Annulations par dizaines

M. Hortas souligne que les coûts et les pertes se multiplient au fil des semaines.

«On n’a pas de méthode scientifique comptable pour mesurer les pertes, mais ce que l’on sait de manière factuelle, c’est que le nombre de nuitées dans les hôtels de la Manicouagan a diminué. Il y a des dizaines d’annulations qui ont été enregistrées dans les dernières semaines», a-t-il rapporté, en parlant notamment des touristes amateurs de motoneige qui font la boucle Gaspésie-Côte-Nord.

«On m’a dit de vive voix qu’il y a des dizaines et des dizaines d’annulations depuis deux mois. La saison est assez catastrophique et cette fois-ci, personne ne pourra nous dire que c’est faute de neige. La météo, la neige est extraordinaire, mais les gens ne peuvent pas en profiter», a fait valoir l’homme d’affaires.

Selon Environnement Canada, en effet, il est tombé plus de 300 centimètres de neige à Baie-Comeau depuis le début de l’hiver et la région n’a pas connu de fonte ou de dégel, soit des conditions parmi les meilleures enregistrées au cours des dernières années.

Détour coûteux

Au-delà de cette baisse de fréquentation touristique, plusieurs entreprises de distribution doivent composer avec un détour de près de 1000 kilomètres requis pour traverser à la hauteur de Québec afin de poursuivre leurs activités régulières.

Antonio Hortas explique que les taux au kilomètre peuvent varier de 1 $ à 1,50 $ selon le transporteur, le matériel transporté et si le camion revient vide ou chargé, ce qui représente un coût additionnel de 1000 $ à 1500 $, en plus des coûts périphériques.

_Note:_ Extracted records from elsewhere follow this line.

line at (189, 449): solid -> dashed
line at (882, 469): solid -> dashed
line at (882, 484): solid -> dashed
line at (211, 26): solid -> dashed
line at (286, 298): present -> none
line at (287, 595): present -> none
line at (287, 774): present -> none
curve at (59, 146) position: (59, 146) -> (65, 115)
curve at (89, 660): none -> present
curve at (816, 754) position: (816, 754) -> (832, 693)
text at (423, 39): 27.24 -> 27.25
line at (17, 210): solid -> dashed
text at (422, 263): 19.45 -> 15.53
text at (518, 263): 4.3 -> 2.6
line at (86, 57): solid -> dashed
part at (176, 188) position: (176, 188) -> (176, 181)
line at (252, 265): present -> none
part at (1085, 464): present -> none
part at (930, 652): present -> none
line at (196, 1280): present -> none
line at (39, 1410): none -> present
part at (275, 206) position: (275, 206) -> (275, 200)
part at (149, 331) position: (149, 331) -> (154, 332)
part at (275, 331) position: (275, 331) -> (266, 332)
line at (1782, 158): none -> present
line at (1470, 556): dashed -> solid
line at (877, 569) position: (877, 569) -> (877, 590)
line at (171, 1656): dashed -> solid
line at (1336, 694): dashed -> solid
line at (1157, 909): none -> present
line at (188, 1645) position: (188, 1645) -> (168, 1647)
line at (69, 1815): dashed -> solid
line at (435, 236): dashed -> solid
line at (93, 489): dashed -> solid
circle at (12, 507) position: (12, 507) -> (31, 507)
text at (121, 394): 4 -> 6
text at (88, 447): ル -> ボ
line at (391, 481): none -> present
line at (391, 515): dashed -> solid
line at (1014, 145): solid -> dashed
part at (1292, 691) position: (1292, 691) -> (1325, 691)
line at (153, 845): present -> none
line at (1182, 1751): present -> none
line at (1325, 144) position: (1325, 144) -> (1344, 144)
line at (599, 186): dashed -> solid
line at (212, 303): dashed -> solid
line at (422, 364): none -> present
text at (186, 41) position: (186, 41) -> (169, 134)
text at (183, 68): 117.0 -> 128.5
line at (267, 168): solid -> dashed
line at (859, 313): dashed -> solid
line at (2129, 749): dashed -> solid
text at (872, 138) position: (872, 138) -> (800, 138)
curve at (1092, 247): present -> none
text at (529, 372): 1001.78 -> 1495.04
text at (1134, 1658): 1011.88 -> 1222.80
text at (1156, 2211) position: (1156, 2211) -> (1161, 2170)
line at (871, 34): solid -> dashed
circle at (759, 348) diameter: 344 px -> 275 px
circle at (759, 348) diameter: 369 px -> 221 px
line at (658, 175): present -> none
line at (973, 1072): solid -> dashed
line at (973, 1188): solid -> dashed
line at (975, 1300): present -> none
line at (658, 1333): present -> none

«Les entreprises doivent réorganiser les horaires parce que la réception de marchandises est atypique à cause de ce détour. Ils vont payer du monde à temps supplémentaire pour accueillir et vider les camions, ce qui implique, en plus des coûts pour le temps supplémentaire, de l’attente au niveau des marchandises et une incapacité de servir les clients dans les délais habituels», note M. Hortas.

Un exemple de marchandise? «Le lait de la Côte-Nord provient de la Rive-Sud et traverse normalement par bateau et là, on doit faire le tour», déplore Antonio Hortas.

«Une véritable gifle»

Selon le président de la Chambre de commerce, «il y a quelque chose de beaucoup plus grand que le simple transport dans ce traversier».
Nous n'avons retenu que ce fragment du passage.